**What the task requires**:
Each entry should be written out once more, exactly as given below.

◇ ◇ ◇ ◇

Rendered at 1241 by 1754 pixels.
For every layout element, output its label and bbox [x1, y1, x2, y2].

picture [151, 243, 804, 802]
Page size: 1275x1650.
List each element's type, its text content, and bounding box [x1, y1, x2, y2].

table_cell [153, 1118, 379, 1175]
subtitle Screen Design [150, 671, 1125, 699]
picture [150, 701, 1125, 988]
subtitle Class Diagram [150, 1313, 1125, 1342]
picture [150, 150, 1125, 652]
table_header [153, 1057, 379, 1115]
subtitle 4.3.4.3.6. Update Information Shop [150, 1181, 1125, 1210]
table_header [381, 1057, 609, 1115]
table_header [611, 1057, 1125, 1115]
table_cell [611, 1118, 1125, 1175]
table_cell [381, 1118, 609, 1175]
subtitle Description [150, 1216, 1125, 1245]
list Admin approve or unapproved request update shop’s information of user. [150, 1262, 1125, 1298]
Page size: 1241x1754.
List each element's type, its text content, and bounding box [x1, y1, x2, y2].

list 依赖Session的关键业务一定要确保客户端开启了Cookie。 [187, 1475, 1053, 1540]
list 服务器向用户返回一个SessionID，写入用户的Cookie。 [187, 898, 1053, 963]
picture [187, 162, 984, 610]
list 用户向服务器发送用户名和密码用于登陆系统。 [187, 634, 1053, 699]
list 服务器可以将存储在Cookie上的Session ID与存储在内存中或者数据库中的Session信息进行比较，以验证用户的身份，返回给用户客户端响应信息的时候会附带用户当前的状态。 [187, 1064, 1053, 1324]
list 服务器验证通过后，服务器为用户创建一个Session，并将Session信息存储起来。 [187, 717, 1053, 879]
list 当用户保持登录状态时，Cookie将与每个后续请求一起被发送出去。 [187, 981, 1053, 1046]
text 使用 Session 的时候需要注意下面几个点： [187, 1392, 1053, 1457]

◇ ◇ ◇ ◇

**Answer for this exercise**:
Rendered at 1241 by 1754 pixels.
For every layout element, output its label and bbox [x1, y1, x2, y2].

picture [151, 243, 804, 802]
Page size: 1275x1650.
List each element's type, its text content, and bounding box [x1, y1, x2, y2].

table_cell [153, 1118, 379, 1175]
subtitle Screen Design [150, 671, 1125, 699]
picture [150, 701, 1125, 988]
subtitle Class Diagram [150, 1313, 1125, 1342]
picture [150, 150, 1125, 652]
table_header [153, 1057, 379, 1115]
subtitle 4.3.4.3.6. Update Information Shop [150, 1181, 1125, 1210]
table_header [381, 1057, 609, 1115]
table_header [611, 1057, 1125, 1115]
table_cell [611, 1118, 1125, 1175]
table_cell [381, 1118, 609, 1175]
subtitle Description [150, 1216, 1125, 1245]
list Admin approve or unapproved request update shop’s information of user. [150, 1262, 1125, 1298]
Page size: 1241x1754.
List each element's type, its text content, and bounding box [x1, y1, x2, y2].

list 依赖Session的关键业务一定要确保客户端开启了Cookie。 [187, 1475, 1053, 1540]
list 服务器向用户返回一个SessionID，写入用户的Cookie。 [187, 898, 1053, 963]
picture [187, 162, 984, 610]
list 用户向服务器发送用户名和密码用于登陆系统。 [187, 634, 1053, 699]
list 服务器可以将存储在Cookie上的Session ID与存储在内存中或者数据库中的Session信息进行比较，以验证用户的身份，返回给用户客户端响应信息的时候会附带用户当前的状态。 [187, 1064, 1053, 1324]
list 服务器验证通过后，服务器为用户创建一个Session，并将Session信息存储起来。 [187, 717, 1053, 879]
list 当用户保持登录状态时，Cookie将与每个后续请求一起被发送出去。 [187, 981, 1053, 1046]
text 使用 Session 的时候需要注意下面几个点： [187, 1392, 1053, 1457]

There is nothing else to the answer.